Secteur touristique au Liban : l’effondrement en 2020 encore plus dramatique que prévu

Les revenus nets du secteur n’atteignent même pas 700 millions de dollars sur l’ensemble de l’exercice.

Secteur touristique au Liban : l’effondrement en 2020 encore plus dramatique que prévu

Des touristes devant le château de Beaufort, au Liban-sud. Photo M.A.

Entre la crise, la pandémie de Covid-19 et l’effroyable carnage provoqué par la double explosion survenue au port de Beyrouth, 2020 a définitivement gagné ses jalons d’année noire pour l’ensemble des composantes de la société libanaise et de son économie.

La période a été particulièrement destructrice pour le secteur touristique, un des principaux pourvoyeurs de devises du pays, et dont les revenus se sont effondrés dans des proportions encore plus sévères qu’attendu, comme l’ont confirmé les derniers chiffres de la Banque du Liban (BDL) compilés par le Lebanon this Week de Byblos Bank.
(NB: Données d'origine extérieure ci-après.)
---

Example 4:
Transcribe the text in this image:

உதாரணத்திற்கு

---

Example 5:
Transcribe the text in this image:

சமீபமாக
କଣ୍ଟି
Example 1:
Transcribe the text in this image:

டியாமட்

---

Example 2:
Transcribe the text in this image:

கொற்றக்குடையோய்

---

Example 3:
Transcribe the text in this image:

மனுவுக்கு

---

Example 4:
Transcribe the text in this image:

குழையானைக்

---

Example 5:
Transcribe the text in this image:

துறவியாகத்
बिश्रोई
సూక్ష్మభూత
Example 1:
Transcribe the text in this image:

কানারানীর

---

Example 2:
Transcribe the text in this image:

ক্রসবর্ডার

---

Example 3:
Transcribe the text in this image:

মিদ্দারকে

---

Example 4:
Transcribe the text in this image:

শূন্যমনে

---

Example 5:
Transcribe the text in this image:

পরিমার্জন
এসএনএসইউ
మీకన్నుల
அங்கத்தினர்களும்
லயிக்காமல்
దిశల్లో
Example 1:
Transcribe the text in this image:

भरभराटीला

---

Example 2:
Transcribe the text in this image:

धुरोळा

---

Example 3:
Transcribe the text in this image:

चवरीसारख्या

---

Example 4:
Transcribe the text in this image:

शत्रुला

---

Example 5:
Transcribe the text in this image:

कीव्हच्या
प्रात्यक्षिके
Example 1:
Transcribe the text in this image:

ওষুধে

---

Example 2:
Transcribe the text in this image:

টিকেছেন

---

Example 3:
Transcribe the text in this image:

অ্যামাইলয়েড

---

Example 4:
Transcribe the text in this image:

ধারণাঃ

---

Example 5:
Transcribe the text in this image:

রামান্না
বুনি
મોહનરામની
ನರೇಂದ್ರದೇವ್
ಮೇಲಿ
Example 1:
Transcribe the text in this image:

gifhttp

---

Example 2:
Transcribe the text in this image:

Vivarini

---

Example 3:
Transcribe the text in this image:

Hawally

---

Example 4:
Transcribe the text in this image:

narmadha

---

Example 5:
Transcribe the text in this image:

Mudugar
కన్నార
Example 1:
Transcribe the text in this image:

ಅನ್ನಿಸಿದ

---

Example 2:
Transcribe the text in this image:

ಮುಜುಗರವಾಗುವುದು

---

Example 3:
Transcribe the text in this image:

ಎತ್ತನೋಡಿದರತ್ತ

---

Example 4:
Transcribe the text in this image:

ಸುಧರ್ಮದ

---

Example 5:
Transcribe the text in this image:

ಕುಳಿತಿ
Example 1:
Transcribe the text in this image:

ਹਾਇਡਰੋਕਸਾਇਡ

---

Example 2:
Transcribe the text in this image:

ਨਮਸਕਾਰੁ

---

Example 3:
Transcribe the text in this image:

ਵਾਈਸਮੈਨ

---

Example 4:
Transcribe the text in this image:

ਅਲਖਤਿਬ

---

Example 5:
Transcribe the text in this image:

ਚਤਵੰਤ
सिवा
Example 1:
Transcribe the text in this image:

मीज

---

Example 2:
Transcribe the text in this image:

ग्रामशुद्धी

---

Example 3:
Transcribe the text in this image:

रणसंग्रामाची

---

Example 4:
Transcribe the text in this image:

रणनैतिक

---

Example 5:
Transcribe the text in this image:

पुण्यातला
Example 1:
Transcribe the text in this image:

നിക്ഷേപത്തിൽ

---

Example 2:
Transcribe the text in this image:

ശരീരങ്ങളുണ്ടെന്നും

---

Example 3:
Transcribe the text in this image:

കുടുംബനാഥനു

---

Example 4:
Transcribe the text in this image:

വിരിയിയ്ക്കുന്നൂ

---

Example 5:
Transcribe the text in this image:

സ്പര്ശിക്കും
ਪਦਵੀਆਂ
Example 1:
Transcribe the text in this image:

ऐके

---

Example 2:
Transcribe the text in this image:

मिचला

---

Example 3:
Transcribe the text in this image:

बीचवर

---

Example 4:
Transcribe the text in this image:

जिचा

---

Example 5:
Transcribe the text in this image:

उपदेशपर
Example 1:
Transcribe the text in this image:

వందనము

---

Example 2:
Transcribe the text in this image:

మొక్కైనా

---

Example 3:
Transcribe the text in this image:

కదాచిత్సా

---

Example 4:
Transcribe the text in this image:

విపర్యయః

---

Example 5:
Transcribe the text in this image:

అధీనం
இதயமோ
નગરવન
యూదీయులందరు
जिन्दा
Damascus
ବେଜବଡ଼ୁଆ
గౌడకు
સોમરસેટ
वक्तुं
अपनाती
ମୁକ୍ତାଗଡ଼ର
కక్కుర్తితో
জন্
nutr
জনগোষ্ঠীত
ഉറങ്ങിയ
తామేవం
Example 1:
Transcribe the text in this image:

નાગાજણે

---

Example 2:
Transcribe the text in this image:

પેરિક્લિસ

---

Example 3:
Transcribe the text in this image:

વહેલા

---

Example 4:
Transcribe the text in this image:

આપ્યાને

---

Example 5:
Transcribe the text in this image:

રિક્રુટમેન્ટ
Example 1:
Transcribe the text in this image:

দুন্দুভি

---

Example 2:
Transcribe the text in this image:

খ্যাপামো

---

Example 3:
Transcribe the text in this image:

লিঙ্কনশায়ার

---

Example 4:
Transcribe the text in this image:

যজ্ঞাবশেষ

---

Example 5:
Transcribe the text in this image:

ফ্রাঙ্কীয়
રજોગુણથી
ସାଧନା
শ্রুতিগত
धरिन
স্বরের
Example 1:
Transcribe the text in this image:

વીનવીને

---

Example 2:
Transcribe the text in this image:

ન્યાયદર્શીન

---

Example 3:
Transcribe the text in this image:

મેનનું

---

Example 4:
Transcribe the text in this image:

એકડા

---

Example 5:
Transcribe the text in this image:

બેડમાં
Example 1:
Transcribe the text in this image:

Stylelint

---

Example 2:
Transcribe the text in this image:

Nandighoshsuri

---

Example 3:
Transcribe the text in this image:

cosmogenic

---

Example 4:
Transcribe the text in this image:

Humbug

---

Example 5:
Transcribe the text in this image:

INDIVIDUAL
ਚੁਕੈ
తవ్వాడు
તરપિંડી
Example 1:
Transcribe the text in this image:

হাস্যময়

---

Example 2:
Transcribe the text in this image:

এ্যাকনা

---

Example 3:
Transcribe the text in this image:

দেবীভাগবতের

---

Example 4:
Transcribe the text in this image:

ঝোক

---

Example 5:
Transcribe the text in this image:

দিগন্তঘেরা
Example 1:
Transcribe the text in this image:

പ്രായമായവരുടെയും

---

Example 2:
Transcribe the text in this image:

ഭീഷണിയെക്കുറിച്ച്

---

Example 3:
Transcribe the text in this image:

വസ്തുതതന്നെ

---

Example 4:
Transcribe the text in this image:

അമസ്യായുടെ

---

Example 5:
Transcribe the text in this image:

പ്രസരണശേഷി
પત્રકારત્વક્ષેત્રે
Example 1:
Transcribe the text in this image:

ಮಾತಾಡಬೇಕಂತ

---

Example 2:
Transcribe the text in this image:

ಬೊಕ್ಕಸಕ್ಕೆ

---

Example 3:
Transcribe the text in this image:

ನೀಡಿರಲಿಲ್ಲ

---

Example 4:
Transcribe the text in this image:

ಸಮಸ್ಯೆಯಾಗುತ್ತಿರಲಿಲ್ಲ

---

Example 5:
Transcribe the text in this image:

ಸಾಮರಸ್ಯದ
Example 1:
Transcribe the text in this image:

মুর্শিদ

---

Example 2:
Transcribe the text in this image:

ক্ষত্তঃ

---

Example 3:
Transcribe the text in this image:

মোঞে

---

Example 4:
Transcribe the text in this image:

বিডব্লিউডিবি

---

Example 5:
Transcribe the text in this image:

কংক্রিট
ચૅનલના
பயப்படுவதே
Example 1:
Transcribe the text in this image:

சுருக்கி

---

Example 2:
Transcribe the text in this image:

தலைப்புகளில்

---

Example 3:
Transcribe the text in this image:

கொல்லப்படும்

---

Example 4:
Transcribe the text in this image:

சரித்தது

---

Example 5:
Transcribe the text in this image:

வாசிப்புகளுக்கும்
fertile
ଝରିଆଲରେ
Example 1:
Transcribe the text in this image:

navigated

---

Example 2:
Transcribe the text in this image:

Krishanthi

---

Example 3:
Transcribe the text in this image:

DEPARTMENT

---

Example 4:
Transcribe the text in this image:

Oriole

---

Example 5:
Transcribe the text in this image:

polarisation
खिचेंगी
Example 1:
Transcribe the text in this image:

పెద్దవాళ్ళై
Selon ces données récemment publiées, les revenus du tourisme n’ont atteint que 2,4 milliards de dollars, soit une chute spectaculaire de 72,6 %, qui est plus prononcée qu’au premier semestre (près de 68 % pour 1,3 milliard, toujours selon la BDL). Le bilan de l’année est, lui, inférieur aux 3,6 milliards de dollars (calculé au taux de change officiel de 1 507,5 livres pour un dollar) anticipés au printemps par le Conseil mondial du voyage et du tourisme (World Travel and Tourism Council-WTTC).

« Il n’y a pas eu de rebond, même minime, au second semestre », regrette Jean Abboud, le président de l’Association des agences de voyages et de tourisme au Liban (Attal). Outre les événements liés à la crise ou à la catastrophe du 4 août, il rappelle également que l’Aéroport international de Beyrouth a fonctionné au quart de ses capacités pendant longtemps en raison des restrictions sanitaires qui n’ont été que progressivement levées.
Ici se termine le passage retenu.